The poem contains exactly one thousand and two verses (the title rounds to a thousand) in the rajaz meter, covering the entirety of Arabic grammar from foundational to advanced levels: the parts of speech, rules of declension and conjugation, nominal and verbal clauses, particles and their grammatical effects, rules of substitution and permutation, chapters on diminutive forms and broken plurals, and the complex rules governing hamzah, pausal forms, and relative pronouns. The breadth of coverage is remarkable — the Alfiyyah addresses topics found only in thick prose volumes, yet does so in a form designed for complete memorization.
The Alfiyyah was written as an expansion and improvement on an earlier thousand-verse poem by Ibn Mu'ti (564–628 AH), and Ibn Malik explicitly stated that his poem surpassed its predecessor in completeness and accuracy. History vindicated the claim. Within a generation, the Alfiyyah had displaced all competing grammar poems and become the standard advanced text across the Muslim world. It generated more commentaries than perhaps any other single Arabic text. The most celebrated among them is the commentary of Ibn Aqil (Abu Abdillah ibn Abd al-Hamid ibn Aqil al-Hamadani, d. 769 AH), which became the primary teaching commentary through which students approach the poem. Ibn Hisham al-Ansari's Awdhah al-Masalik and al-Suyuti's al-Baha' al-Mardiyyah are further major commentaries that shaped the pedagogical tradition surrounding the Alfiyyah. Each commentary in turn became the subject of super-commentaries and marginal notes, generating a vast scholarly literature around this single poem.

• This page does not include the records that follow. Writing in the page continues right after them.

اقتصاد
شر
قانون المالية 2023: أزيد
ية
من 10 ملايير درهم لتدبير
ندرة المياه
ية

In the traditional Islamic curriculum, the Alfiyyah marks the transition from introductory to advanced Arabic study. A student who has mastered the Ajrumiyyah and Qatr al-Nada will approach the Alfiyyah with grammatical categories already in place and will find in it the full elaboration of rules only outlined in the shorter texts. Memorization of the Alfiyyah remains a standard requirement at many traditional institutions — madrasas and dar al-ulums — across the Muslim world, particularly in North Africa, West Africa, the Indian subcontinent, and parts of the Arab world. A scholar who has memorized it and studied its commentaries is considered to have completed the foundations of Arabic grammar (nahw).
The poem's staying power across 750 years of Islamic scholarship derives from the combination of its comprehensive coverage, the precision and mnemonic quality of its rajaz verses, and the suitability of its content to the needs of advanced Arabic students. The method Ibn Malik employs is itself instructive: he states rules in general formulations and then qualifies them with exceptions, teaching the student not merely a list of rules but the logical structure of the Arabic grammatical system. Students who work through the Alfiyyah with a solid commentary develop the capacity for independent grammatical analysis that is the true goal of grammar study in the Islamic scholarly tradition.

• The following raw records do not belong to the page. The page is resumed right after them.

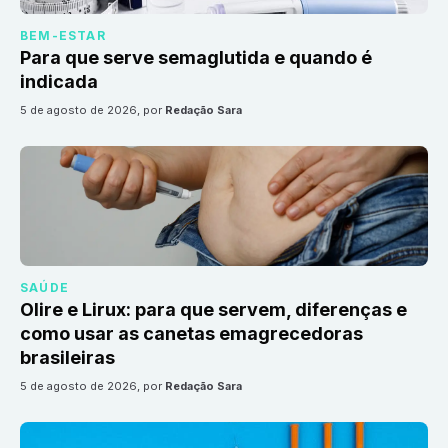
BEM-ESTAR
Para que serve semaglutida e quando é
indicada
5 de agosto de 2026
, por
Redação Sara
SAÚDE
Olire e Lirux: para que servem, diferenças e
como usar as canetas emagrecedoras
brasileiras
5 de agosto de 2026
, por
Redação Sara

Readers approaching the Alfiyyah should do so with a reliable commentary — studying the bare verses without explanation yields little benefit. Ibn Aqil's commentary is the most widely used and is available in many editions with clear organization. Students who work through it systematically, verse by verse and chapter by chapter, will gain a command of classical Arabic grammar that enables independent engagement with the full range of Islamic textual sources, from the Quran and hadith to legal texts, theological treatises, and classical poetry.